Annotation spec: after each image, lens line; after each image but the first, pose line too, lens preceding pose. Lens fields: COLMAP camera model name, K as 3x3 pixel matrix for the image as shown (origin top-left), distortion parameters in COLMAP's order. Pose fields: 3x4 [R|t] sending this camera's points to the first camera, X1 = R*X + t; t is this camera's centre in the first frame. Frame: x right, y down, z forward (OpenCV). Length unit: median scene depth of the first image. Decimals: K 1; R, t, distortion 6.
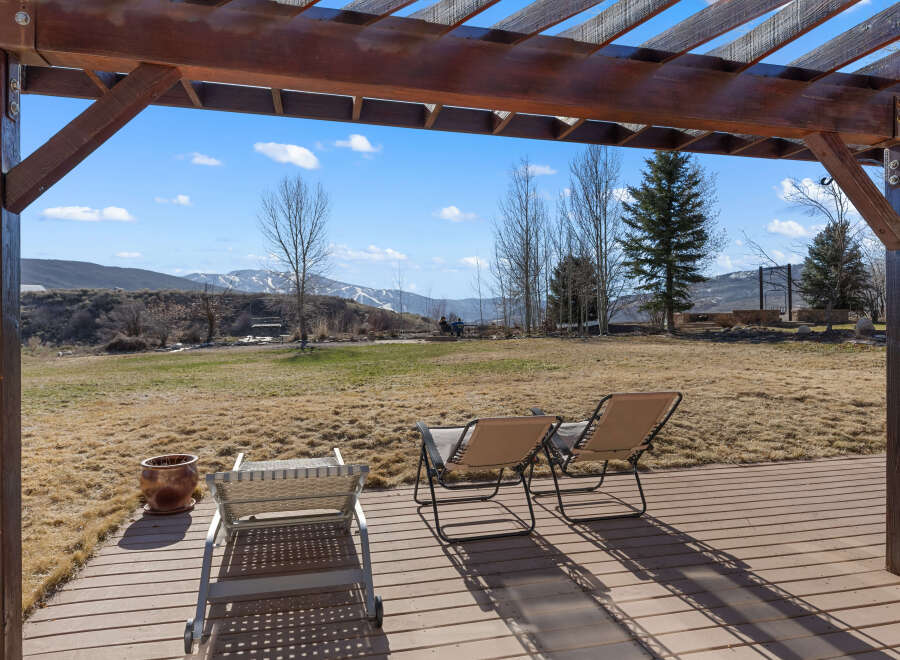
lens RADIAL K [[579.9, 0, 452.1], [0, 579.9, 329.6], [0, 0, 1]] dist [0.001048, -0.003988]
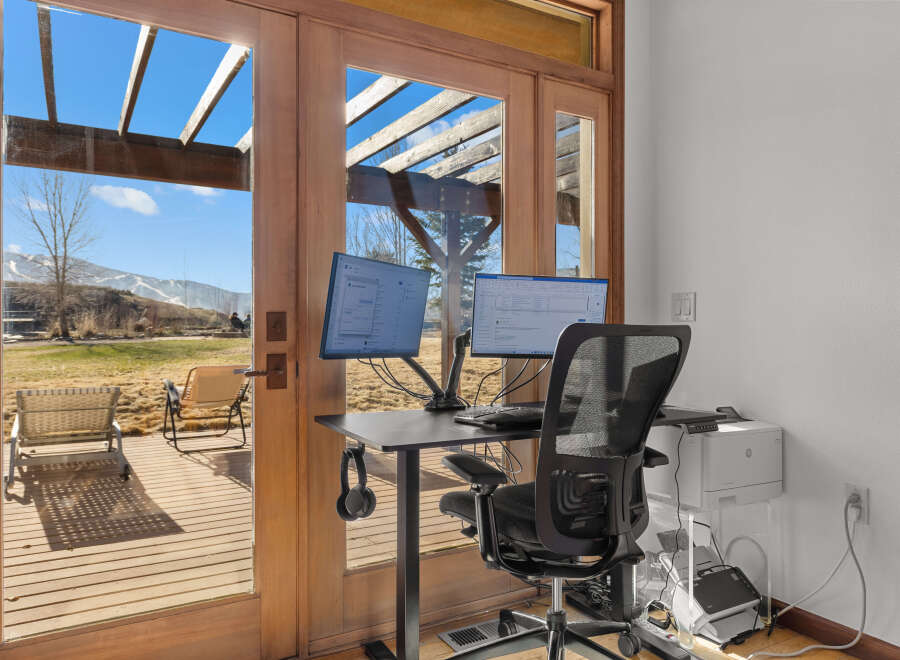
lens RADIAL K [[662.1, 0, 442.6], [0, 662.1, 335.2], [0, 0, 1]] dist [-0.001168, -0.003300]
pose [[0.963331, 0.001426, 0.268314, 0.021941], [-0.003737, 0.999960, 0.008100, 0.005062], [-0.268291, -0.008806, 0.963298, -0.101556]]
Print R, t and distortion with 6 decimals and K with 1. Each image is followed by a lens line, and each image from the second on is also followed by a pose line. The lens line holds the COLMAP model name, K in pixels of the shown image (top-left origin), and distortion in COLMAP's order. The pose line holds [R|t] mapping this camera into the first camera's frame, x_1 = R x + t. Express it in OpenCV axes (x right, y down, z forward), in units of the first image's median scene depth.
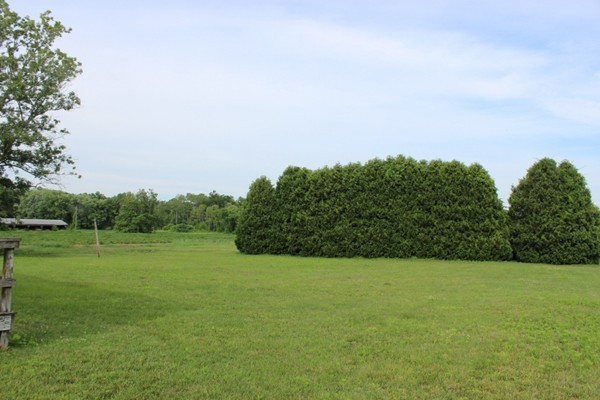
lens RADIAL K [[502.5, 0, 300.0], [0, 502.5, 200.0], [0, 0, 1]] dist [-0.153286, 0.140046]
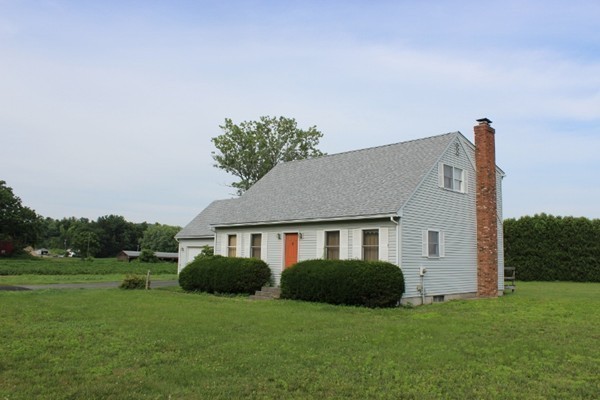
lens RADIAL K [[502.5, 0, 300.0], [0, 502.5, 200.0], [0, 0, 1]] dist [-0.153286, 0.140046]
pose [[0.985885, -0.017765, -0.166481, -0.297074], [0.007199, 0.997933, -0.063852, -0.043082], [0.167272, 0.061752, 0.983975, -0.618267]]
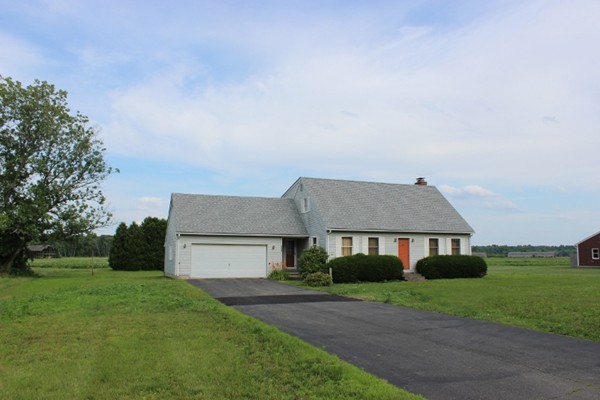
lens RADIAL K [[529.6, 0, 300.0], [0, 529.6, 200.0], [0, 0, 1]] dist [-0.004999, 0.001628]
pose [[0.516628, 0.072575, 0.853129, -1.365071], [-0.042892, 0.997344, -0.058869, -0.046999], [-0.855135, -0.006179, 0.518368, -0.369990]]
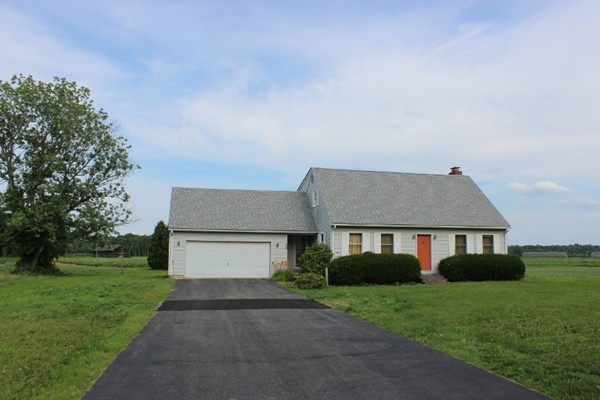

==============================

## DIRECTIONS FOR THIS TASK:
The entries are to be written out again exactly, without their pictures.

## SOLUTION:
Annotation spec: after each image, lens line; after each image but the first, pose line too, lens preceding pose. Lens fields: COLMAP camera model name, K as 3x3 pixel matrix for the image as shown (origin top-left), distortion parameters in COLMAP's order. Pose fields: 3x4 [R|t] sending this camera's points to the first camera, X1 = R*X + t; t is this camera's centre in the first frame. Frame: x right, y down, z forward (OpenCV). Length unit: median scene depth of the first image. Decimals: K 1; R, t, distortion 6.
lens RADIAL K [[579.9, 0, 452.1], [0, 579.9, 329.6], [0, 0, 1]] dist [0.001048, -0.003988]
lens RADIAL K [[662.1, 0, 442.6], [0, 662.1, 335.2], [0, 0, 1]] dist [-0.001168, -0.003300]
pose [[0.963331, 0.001426, 0.268314, 0.021941], [-0.003737, 0.999960, 0.008100, 0.005062], [-0.268291, -0.008806, 0.963298, -0.101556]]
Print R, t and distortion with 6 decimals and K with 1. Each image is followed by a lens line, and each image from the second on is also followed by a pose line. The lens line holds the COLMAP model name, K in pixels of the shown image (top-left origin), and distortion in COLMAP's order. The pose line holds [R|t] mapping this camera into the first camera's frame, x_1 = R x + t. Express it in OpenCV axes (x right, y down, z forward), in units of the first image's median scene depth.
lens RADIAL K [[502.5, 0, 300.0], [0, 502.5, 200.0], [0, 0, 1]] dist [-0.153286, 0.140046]
lens RADIAL K [[502.5, 0, 300.0], [0, 502.5, 200.0], [0, 0, 1]] dist [-0.153286, 0.140046]
pose [[0.985885, -0.017765, -0.166481, -0.297074], [0.007199, 0.997933, -0.063852, -0.043082], [0.167272, 0.061752, 0.983975, -0.618267]]
lens RADIAL K [[529.6, 0, 300.0], [0, 529.6, 200.0], [0, 0, 1]] dist [-0.004999, 0.001628]
pose [[0.516628, 0.072575, 0.853129, -1.365071], [-0.042892, 0.997344, -0.058869, -0.046999], [-0.855135, -0.006179, 0.518368, -0.369990]]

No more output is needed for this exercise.